There is the old adage “you can learn something every day”. I have to admit that when it comes to tough or complex problems I’m bit of a mechanical geek. On day two of the new year I was presented with one of these complex problems. One of my long time Subaru clients brought in their 2009 Subaru Forester 2.5 L non turbo (87,000 mile). The customer was complaining of a rattling sound from the engine. She stated she heard it most on startup but it usually did not go away.
This car happened to be about 3000 miles over due for its oil change so the first thing we did was check the oil. We checked it and yep, it was low. Problem solved? After doing the oil change, however, we could still hear a faint rattling in the back ground. It was so faint that I thought we may not even near to check further. In most cases if oil goes too low it can cause damage to an engine. Once that damage is done it is hard to correct it.
Even though there is a high probability that this will be a mechanical and not electrical problem the next step was to check engine codes. We then checked codes in engine control. Codes can give us very important clues on which path to follow, yet there were no codes in this case.
The next step was to check compression. To check compression we have to remove the spark plugs. When removing the spark plug wires we found that oil had been leaking on the inside of the spark plug tube wells (spark plug tube seals). The spark plug tube seals are parts installed into the valve covers. All boxer motors have problems with their valve cover gaskets and seals because the engines lay flat and not up right. We removed the driver side spark plug and check compression. Cylinder # 2 had 180 psi and Cylinder #4 had 175 psi. Both of these number were acceptable. The interesting thing was that the # 2 spark plug was almost all the way worn out and the # 4 spark plug only had normal wear.
Subaru does not have a valve adjustment as part of their normal service schedule. Most cars today do not need valve adjustments as most engines have hydraulic valve adjusters, meaning the valves automatically adjust. This particular 2.5 liter motor, however, had adjustable valves. Since we knew that we had to replace the valve cover gaskets and spark plug tube seals, we felt strongly about performing a valve adjustment. We called the customer and got the ok for the work.
What we found next was interesting. After removing the passenger side spark plugs #1 and # 3 we found the same thing. The # 1 spark plug was almost gone and the # 3 spark plug had normal wear. During the valve adjustment we found that the # 1 cylinder and # 2 cylinder exhaust valves were loose and all other valves were tight. If a valve adjuster is loose the rocker will have a larger gap between the valve. A loose valve will not open all the way. That gap can cause a ticking or rattling sound. If the valve adjuster is too tight it will open the valve too much.
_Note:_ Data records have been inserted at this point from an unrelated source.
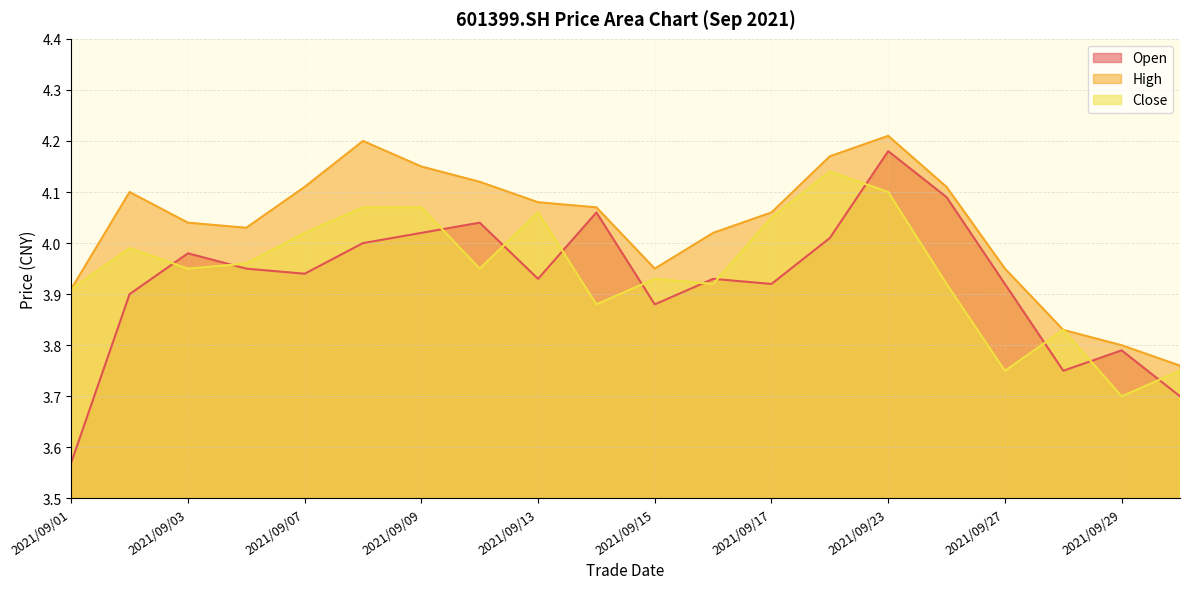

Which category has the lowest value in the close series?

2021/09/29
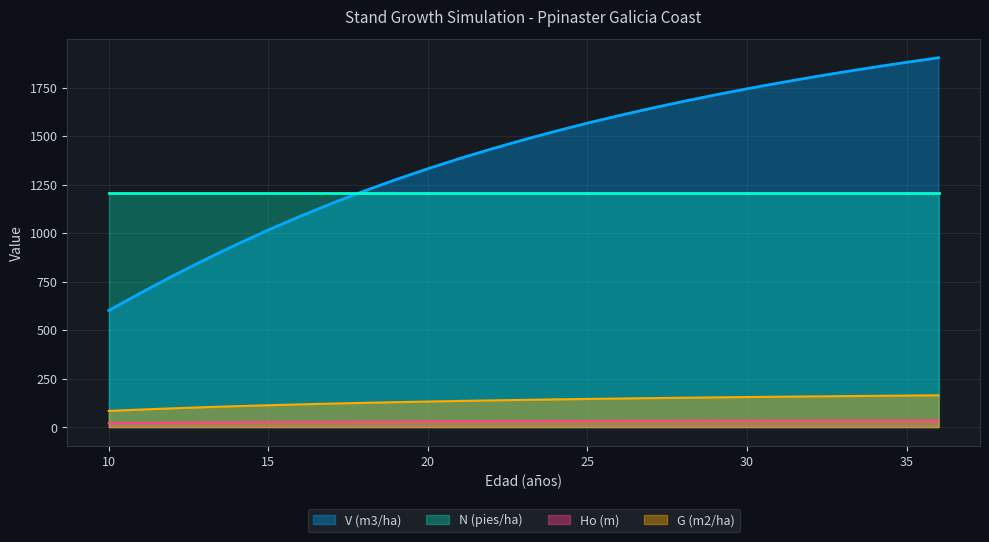

What is the difference between the maximum and second lowest values in the V (m3/ha) series?

1211.7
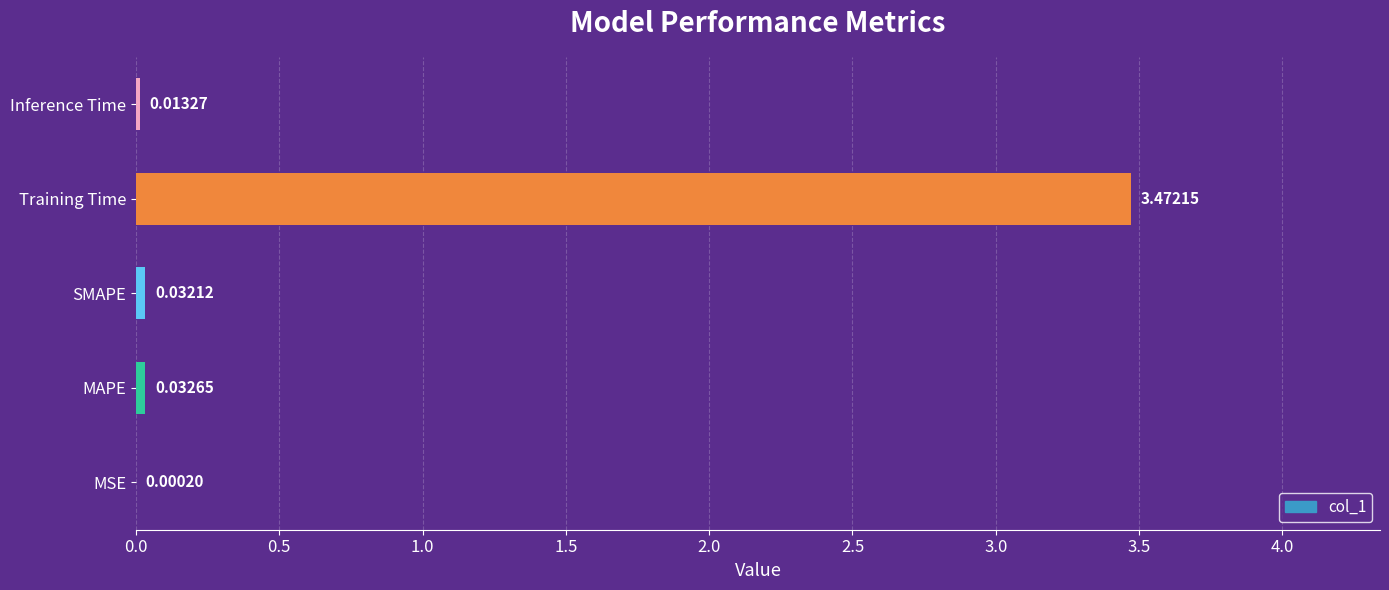

Which category has the highest value across all series?

Training Time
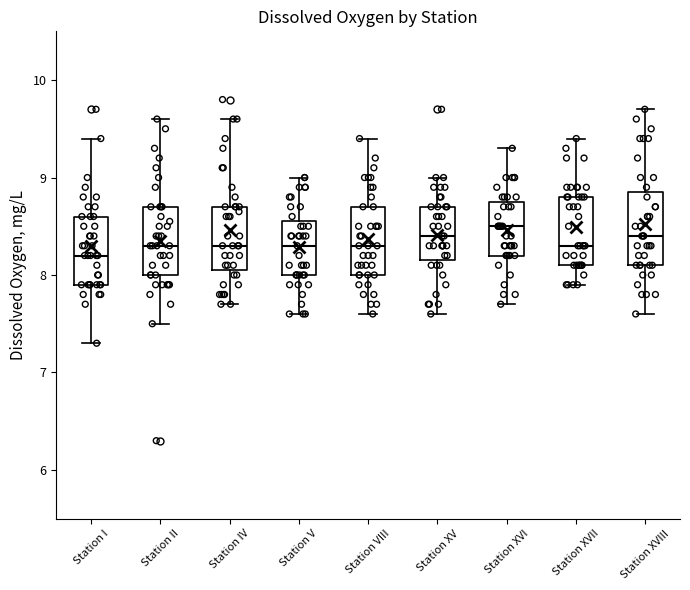

Reading left to right, read every box against the y-axis: the position of its median line, the range the box covers, and the ends of its whiskers. The values are not printed on the chart, so give them approximately, as read against the axis.

Station I: median 8.2, box 7.9 to 8.6, whiskers 7.3 to 9.4
Station II: median 8.3, box 8.0 to 8.7, whiskers 7.5 to 9.6
Station IV: median 8.3, box 8.1 to 8.7, whiskers 7.7 to 9.6
Station V: median 8.3, box 8.0 to 8.6, whiskers 7.6 to 9.0
Station VIII: median 8.3, box 8.0 to 8.7, whiskers 7.6 to 9.4
Station XV: median 8.4, box 8.2 to 8.7, whiskers 7.6 to 9.0
Station XVI: median 8.5, box 8.2 to 8.8, whiskers 7.7 to 9.3
Station XVII: median 8.3, box 8.1 to 8.8, whiskers 7.9 to 9.4
Station XVIII: median 8.4, box 8.1 to 8.9, whiskers 7.6 to 9.7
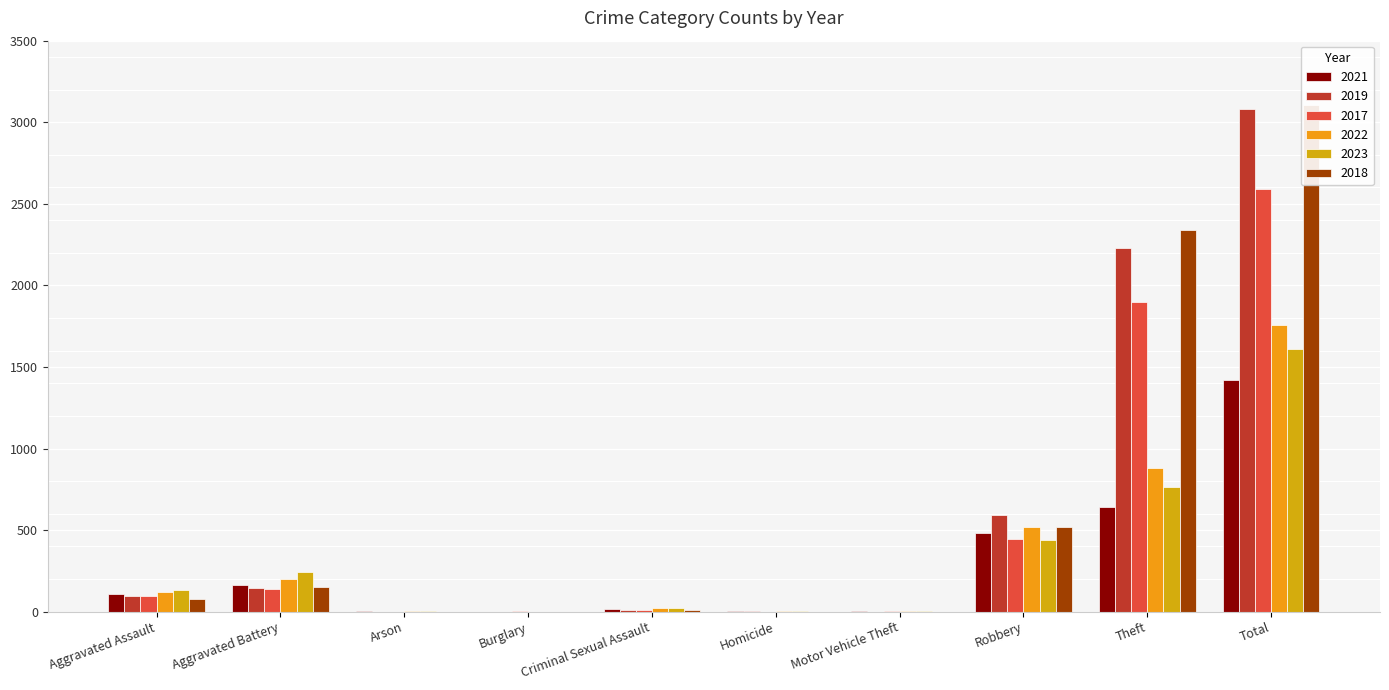

Rank the series by their maximum value, from highest to lowest.

2018, 2019, 2017, 2022, 2023, 2021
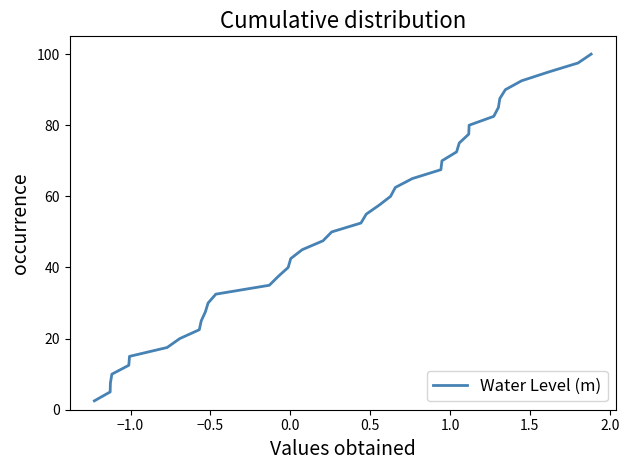

What is the greatest value displayed?

100.0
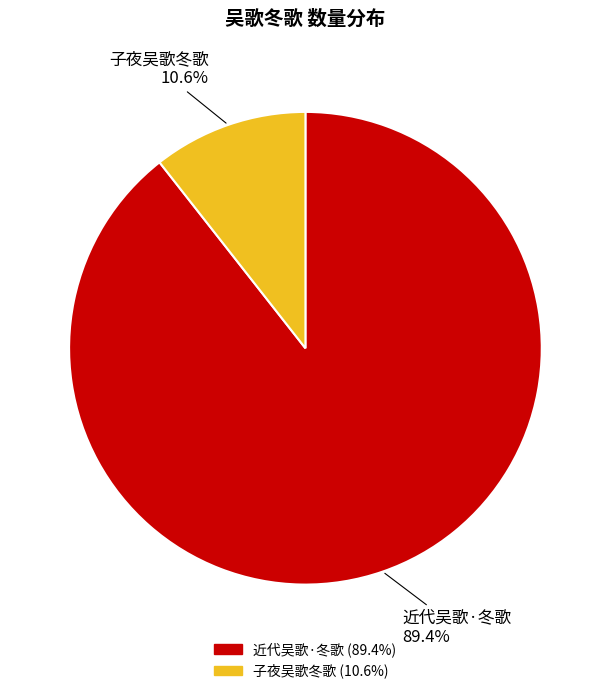

To the nearest percent, what is the difference between the largest and smallest slice percentages?

79%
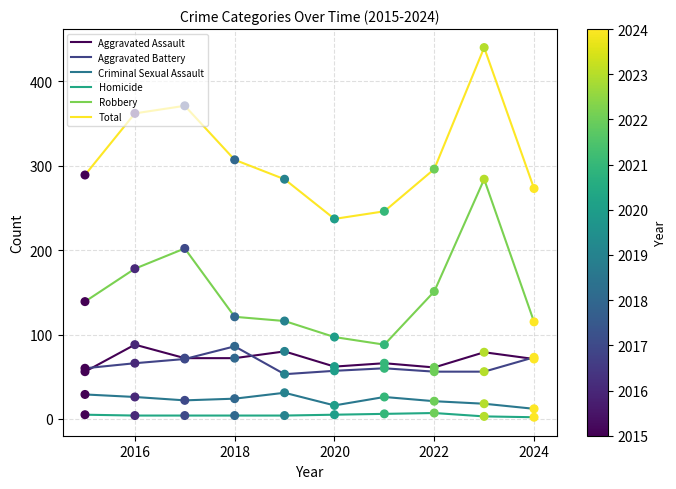

What is the maximum value shown in the chart?

440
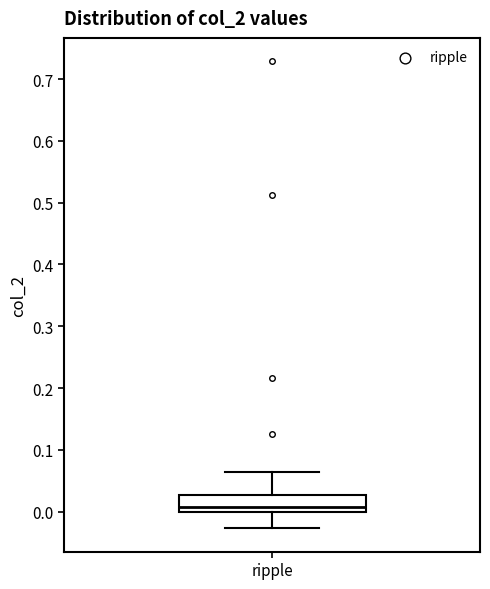

Transcribe this box plot: give where the median line is, the range the box spans, and where the two whiskers end, as read against the y-axis. The values are not printed on the chart, so give them approximately, as read against the axis.

median 0.01, box 0.00 to 0.03, whiskers -0.03 to 0.06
Tight valves can cause compression problems and carbon buildup that can burn valves.
Why this was so interesting was the #1 and #2 cylinders that had loose valves completely wore out the spark plugs. We feel this happened because the loose exhuast ajduster was not letting all the heat out of the cylinder. The by product was extremely worn spark plugs.
After the repair the engine ran great and there was no more rattle. From here on out we will be monitoring our late model Subarus that have adjustable valves a little more closely after 80,000 miles.